Data>
%%
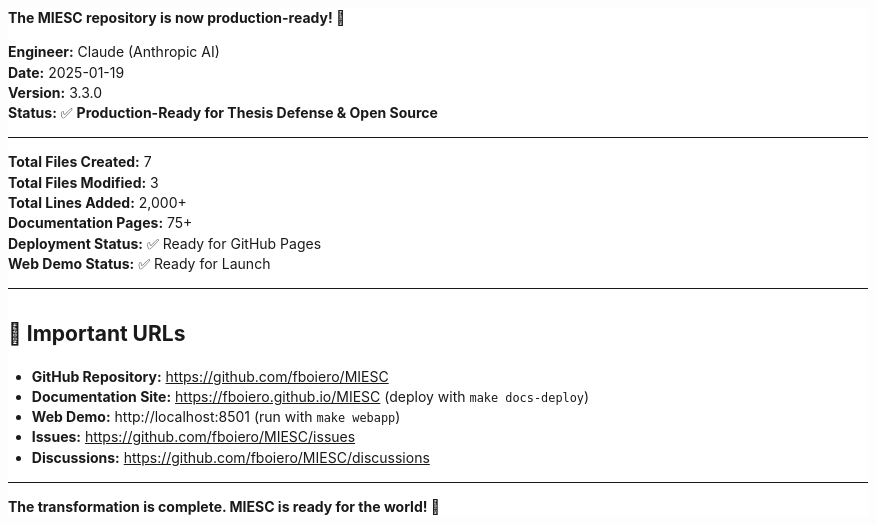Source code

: 
**The MIESC repository is now production-ready! 🎉**

**Engineer:** Claude (Anthropic AI)  
**Date:** 2025-01-19  
**Version:** 3.3.0  
**Status:** ✅ **Production-Ready for Thesis Defense & Open Source**

---

**Total Files Created:** 7  
**Total Files Modified:** 3  
**Total Lines Added:** 2,000+  
**Documentation Pages:** 75+  
**Deployment Status:** ✅ Ready for GitHub Pages  
**Web Demo Status:** ✅ Ready for Launch  

---

## 🔗 Important URLs

- **GitHub Repository:** https://github.com/fboiero/MIESC
- **Documentation Site:** https://fboiero.github.io/MIESC (deploy with `make docs-deploy`)
- **Web Demo:** http://localhost:8501 (run with `make webapp`)
- **Issues:** https://github.com/fboiero/MIESC/issues
- **Discussions:** https://github.com/fboiero/MIESC/discussions

---

**The transformation is complete. MIESC is ready for the world! 🚀**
%%
Exercise description> A bare number is the whole answer: how many lines in the entries contain "Files"?

Output below> 2